The prescribed storage area can be the RAM in the electronic controller 11, the storage unit 12, the external storage device, a storage medium, or a combination thereof. The storage medium can be a CD, DVD, etc., and the electronic controller 11 can store the training result data 125 in the storage medium via the drive 17. The external storage device can be a data server, such as NAS. In this case, the electronic controller 11 can use the communication interface 13 to store the training result data 125 in the data server via a network. Further, the external storage device can be an external storage device connected to the model generation device 1, for example.
Once the training result data 125 are stored, the electronic controller 11 ends the processing procedure of the model generation device 1 according to the present operation example.

※

Exercise task A - Translate this sentence from the passage on storing result data into Spanish: "The external storage device can be a data server, such as NAS."
Exercise task B - Write the next part of the passage on storing result data, picking up right after its final sentence.
The data has no connection to the passage on storing result data.

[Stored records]
※

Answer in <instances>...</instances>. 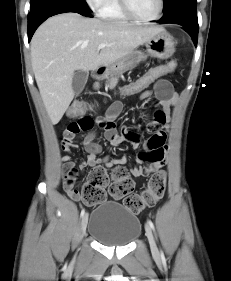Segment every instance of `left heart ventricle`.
Masks as SVG:
<instances>
[{"instance_id":"b2bd125f","label":"left heart ventricle","mask_w":231,"mask_h":281,"mask_svg":"<svg viewBox=\"0 0 231 281\" xmlns=\"http://www.w3.org/2000/svg\"><path fill=\"white\" fill-rule=\"evenodd\" d=\"M134 13L141 18L154 17L159 9V0H129Z\"/></svg>"}]
</instances>
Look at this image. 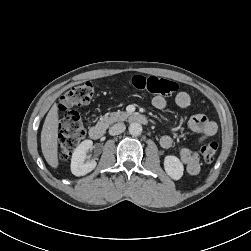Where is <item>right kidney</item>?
<instances>
[{
    "label": "right kidney",
    "mask_w": 251,
    "mask_h": 251,
    "mask_svg": "<svg viewBox=\"0 0 251 251\" xmlns=\"http://www.w3.org/2000/svg\"><path fill=\"white\" fill-rule=\"evenodd\" d=\"M91 140H84L74 150L71 158V172L75 176H84L95 169L97 163L92 160L84 163L86 159V152L92 147Z\"/></svg>",
    "instance_id": "1"
}]
</instances>
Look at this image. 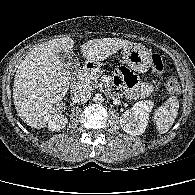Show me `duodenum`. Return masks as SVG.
<instances>
[{
  "mask_svg": "<svg viewBox=\"0 0 195 195\" xmlns=\"http://www.w3.org/2000/svg\"><path fill=\"white\" fill-rule=\"evenodd\" d=\"M95 68H96V66L92 63H88L83 67L82 71L79 74L78 79L72 83L71 89H72L73 92H78L81 89V79H82V77L86 73H88L90 71H93Z\"/></svg>",
  "mask_w": 195,
  "mask_h": 195,
  "instance_id": "1",
  "label": "duodenum"
}]
</instances>
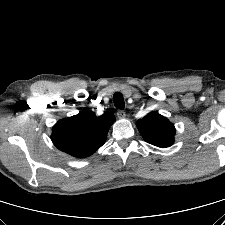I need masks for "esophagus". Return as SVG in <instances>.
I'll list each match as a JSON object with an SVG mask.
<instances>
[{
    "instance_id": "obj_1",
    "label": "esophagus",
    "mask_w": 225,
    "mask_h": 225,
    "mask_svg": "<svg viewBox=\"0 0 225 225\" xmlns=\"http://www.w3.org/2000/svg\"><path fill=\"white\" fill-rule=\"evenodd\" d=\"M117 116H118V118L123 119V118L126 117V114H125V112L123 110H118L117 111Z\"/></svg>"
}]
</instances>
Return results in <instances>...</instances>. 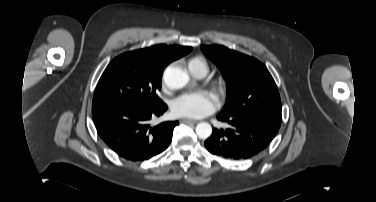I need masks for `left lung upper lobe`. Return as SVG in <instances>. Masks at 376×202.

※

Reply A - El dispositivo de almacenamiento externo puede ser un servidor de datos, como un NAS.

Reply B -
The generated training result data 125 can be provided to the musical piece inference device 2 at any timing. For example, the electronic controller 11 can transfer the training result data 125 to the musical piece inference device 2 as a process of Step S103 or separately from the process of Step S103. The musical piece inference device 2 can receive this transfer to acquire the training result data 125. Further, for example, the musical piece inference device 2 can use the communication interface 23 and access the model generation device 1 or a data server via a network, to acquire the training result data 125. Further, for example, the musical piece inference device 2 can acquire the training result data 125 via the storage medium 92. Further, for example, the training result data 125 can be incorporated in the musical piece inference device 2 in advance.
Further, the electronic controller 11 can repeat the processes of Steps S101-S103 periodically or at irregular intervals to update or generate new training result data 125. At the time of this repetition, at least part of the plurality of training datasets 3 used for the machine learning can be changed, modified, supplemented, deleted, etc., as deemed appropriate. The electronic controller 11 can thereby update or regenerate the trained inference model 5. The electronic controller 11 can then provide the updated or newly generated training result data 125 to the musical piece inference device 2 by any means to update the training result data 125 held by the musical piece inference device 2.
(Step S201)
In Step S201, the electronic controller 21 operates as the data acquisition module 211 and acquires the target data 221 including the input token sequence arranged to indicate at least a part of the musical piece.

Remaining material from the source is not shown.